*** Block opens ***
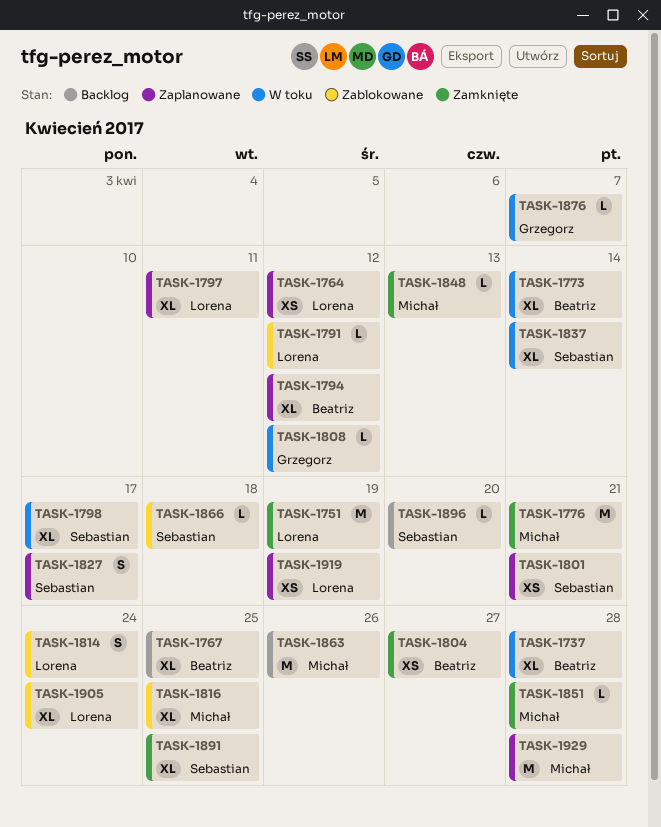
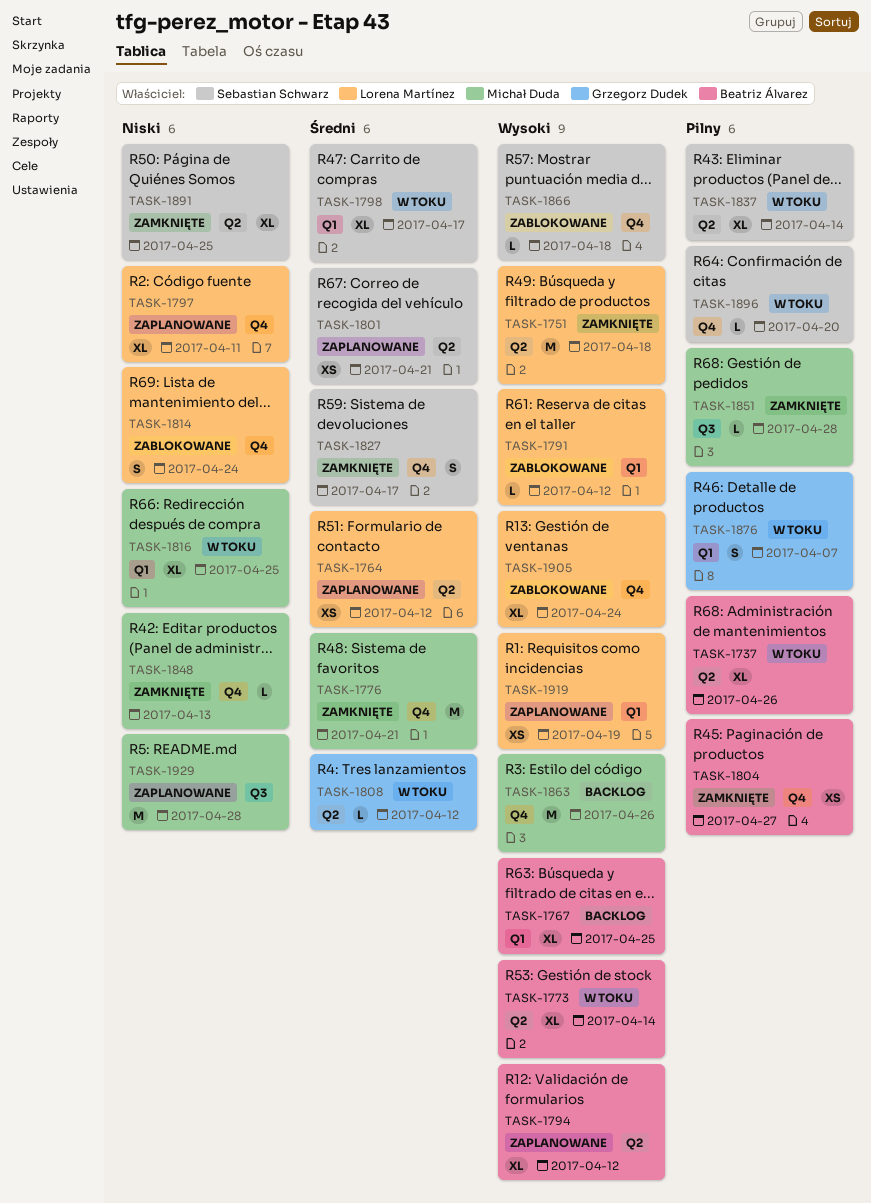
TASK-1737, due: Apr 28 -> Apr 26
TASK-1751, due: Apr 19 -> Apr 18
TASK-1816, status: Zablokowane -> W toku
TASK-1827, status: Zaplanowane -> Zamknięte
TASK-1876, estimate: L -> S
TASK-1896, status: Backlog -> W toku

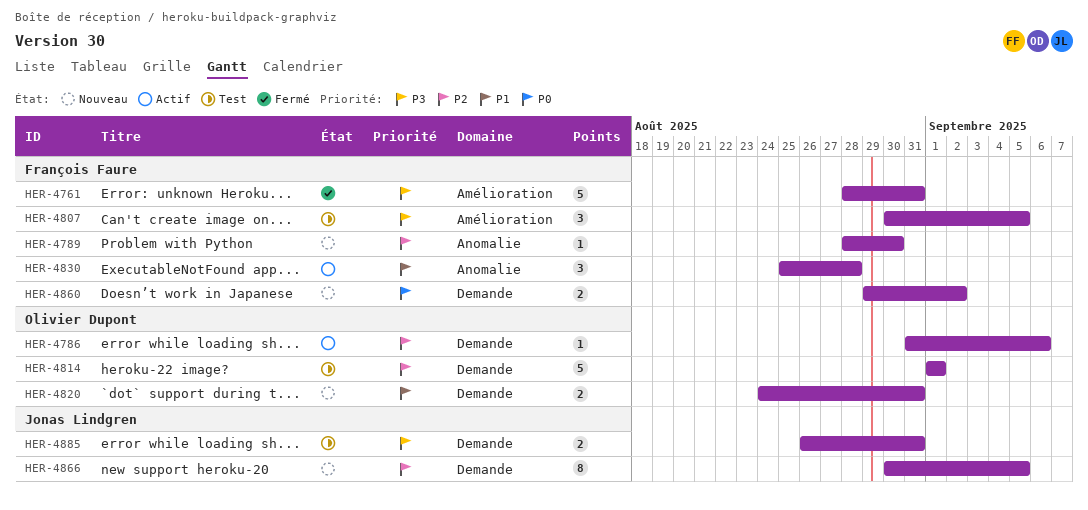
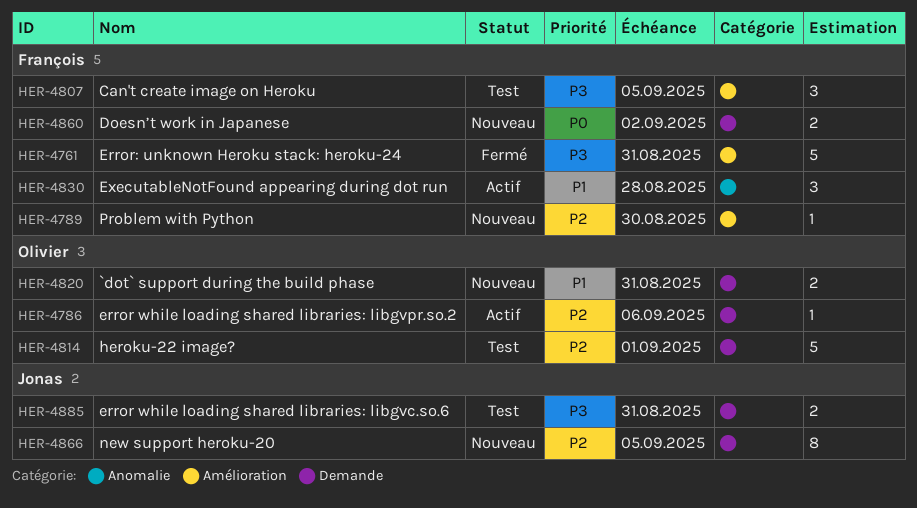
HER-4789, label: Anomalie -> Amélioration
*** Block closes ***
- _INSTRUCTIONS TO FOLLOW_:
Within the records above, find every line containing "toku" and report only how many there are.

- _SOLUTION TO THE PROBLEM_:
2